Analysis out this week from The Brattle Group estimates the Trump administration’s coal and nuclear support plan could cost between $9.7 billion and $17.2 billion annually.
Working off of the scant details presented in a draft memorandum released by Bloomberg in May, The Brattle Group analyzed several scenarios the administration might employ to support nuclear and coal-fired power plants.
One assumes the government would pay an average $50-per-kilowatt flat rate to all plants, costing $16.7 billion a year. In another scenario, facilities experiencing shortfalls would be compensated directly at a customized level between $43 to $58 per kilowatt, costing between $9.7 billion and $17.2 billion each year. The draft memo suggested facilities would receive payments for two years, putting high-end cost estimates north of $34 billion for the duration of the program.

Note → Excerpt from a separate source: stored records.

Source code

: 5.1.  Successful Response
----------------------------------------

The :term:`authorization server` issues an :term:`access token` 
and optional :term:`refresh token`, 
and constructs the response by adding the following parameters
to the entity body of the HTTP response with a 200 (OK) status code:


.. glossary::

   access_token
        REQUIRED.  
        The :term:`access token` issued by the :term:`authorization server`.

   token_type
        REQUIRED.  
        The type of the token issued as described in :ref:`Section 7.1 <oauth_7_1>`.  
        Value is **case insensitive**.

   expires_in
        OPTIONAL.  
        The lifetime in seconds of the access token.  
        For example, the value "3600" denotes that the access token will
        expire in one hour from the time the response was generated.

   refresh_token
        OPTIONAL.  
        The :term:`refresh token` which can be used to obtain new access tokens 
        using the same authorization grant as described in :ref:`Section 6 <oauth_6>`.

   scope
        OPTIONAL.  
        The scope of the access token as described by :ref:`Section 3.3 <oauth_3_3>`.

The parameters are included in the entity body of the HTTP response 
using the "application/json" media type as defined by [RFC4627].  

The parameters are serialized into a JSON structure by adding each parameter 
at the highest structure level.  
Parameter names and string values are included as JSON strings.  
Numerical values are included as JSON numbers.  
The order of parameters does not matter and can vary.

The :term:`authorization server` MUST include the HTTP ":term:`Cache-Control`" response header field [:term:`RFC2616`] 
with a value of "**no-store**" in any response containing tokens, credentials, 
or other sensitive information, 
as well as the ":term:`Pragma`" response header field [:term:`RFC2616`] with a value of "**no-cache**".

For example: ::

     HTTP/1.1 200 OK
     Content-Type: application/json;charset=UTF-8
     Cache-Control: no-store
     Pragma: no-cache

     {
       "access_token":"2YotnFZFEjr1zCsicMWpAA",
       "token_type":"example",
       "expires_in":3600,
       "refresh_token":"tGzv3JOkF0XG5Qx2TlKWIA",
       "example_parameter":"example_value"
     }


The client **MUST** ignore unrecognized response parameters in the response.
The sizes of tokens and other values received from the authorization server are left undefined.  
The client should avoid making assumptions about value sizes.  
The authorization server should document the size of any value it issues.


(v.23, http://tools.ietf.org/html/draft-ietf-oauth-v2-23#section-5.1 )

If the administration moves forward with a plan that pays facilities back for capital already invested in power plants, in addition to operating shortfalls, it bumps the price to $20 billion to $35 billion per year.
Brattle’s cost estimates dwarf the $4 billion calculated by the American Coalition for Clean Coal Electricity, presented in a report earlier this month. Groups that have opposed the potential policy, including Advanced Energy Economy, the American Wind Energy Association and the Natural Gas Supply Association, funded the Brattle report.
The widely varying price tags echo diverging opinions on the bailout policy.
In a statement on the Brattle analysis, Amy Farrell, senior vice president for government and public affairs at the American Wind Energy Association, called the costs “a steep price to pay in an era of U.S. energy abundance, when independent regulators and grid operators agree that orderly power plant retirements do not constitute an emergency.”
But in its paper, the coal group argued that “while $4 billion per year is not trivial, it is tiny compared to other investments for national security.”
While the debate over numbers continues, the administration has remained mostly quiet on its plan. Though President Trump and Energy Secretary Rick Perry have continued to stump for coal in public appearances, the Department of Energy has revealed little about specific plans to use the Federal Power Act and the Defense Production Act to support coal and nuclear in the name of national security.
Those unknowns led Brattle authors to make certain assumptions.
“Nothing is currently known about how DOE might define the [subject generation facility, or SGF] units or establish criteria for inclusion. This might include, for example, whether units have to announce a pending retirement; whether they have to demonstrate that they are losing money (or calculate how much they are losing); whether units can self-nominate; whether the list is a one-time designation or the number of SGFs could change over time,” the Brattle report notes. “All of these choices will affect the cost and efficacy of the program.”
Rick Perry’s previously proposed — and subsequently rejected — resilience plan would have included plants located in certain areas with regional transmission organizations (RTOs) or independent system operators (ISOs) and with 90 days of fuel onsite. The draft memo suggests that all plants could receive support.
The Brattle report includes 334.9 gigawatts of plants, including 235.8 gigawatts of coal-fired plants and 99.1 gigawatts of nuclear plants. Most, but not all, are located in RTO footprints.
Source: The Brattle Group
If the list of supported plants turns out not to be static, the Brattle authors describe a sort of domino effect whereby plants receiving payments could create a more challenging market for other plants, forcing them either to retire or be added to the list of plants requiring support.
But the authors suggest that a fixed list of participating plants may lead to retirements as well. Plants receiving payments may continue to operate while plants that did not make the original list — but which begin to lose money based on market forces — are forced to retire.
Avoiding those pitfalls could require universal inclusion of coal and nuclear generation, as suggested in Brattle’s $50-per-kilowatt flat payment scenario. But determining that payment could provide a windfall to plants currently surviving, while potentially not providing enough money to plants in the red. Though the average operating cost shortfall for plants sits between $43 and $58 per kilowatt, some plants are operating at a shortfall of more than $100 per kilowatt.
The authors note that the support may also put downward pressure on wholesale power prices, hurting other plants that can’t keep up with declining costs.
According to the report, these complications may entirely undercut the administration’s aims.
“Payments to selected SGFs that simply encourage different plants to retire would not be effective at preserving existing capacity levels,” the authors write.
The administration is expected to release its own cost estimates on the plan soon.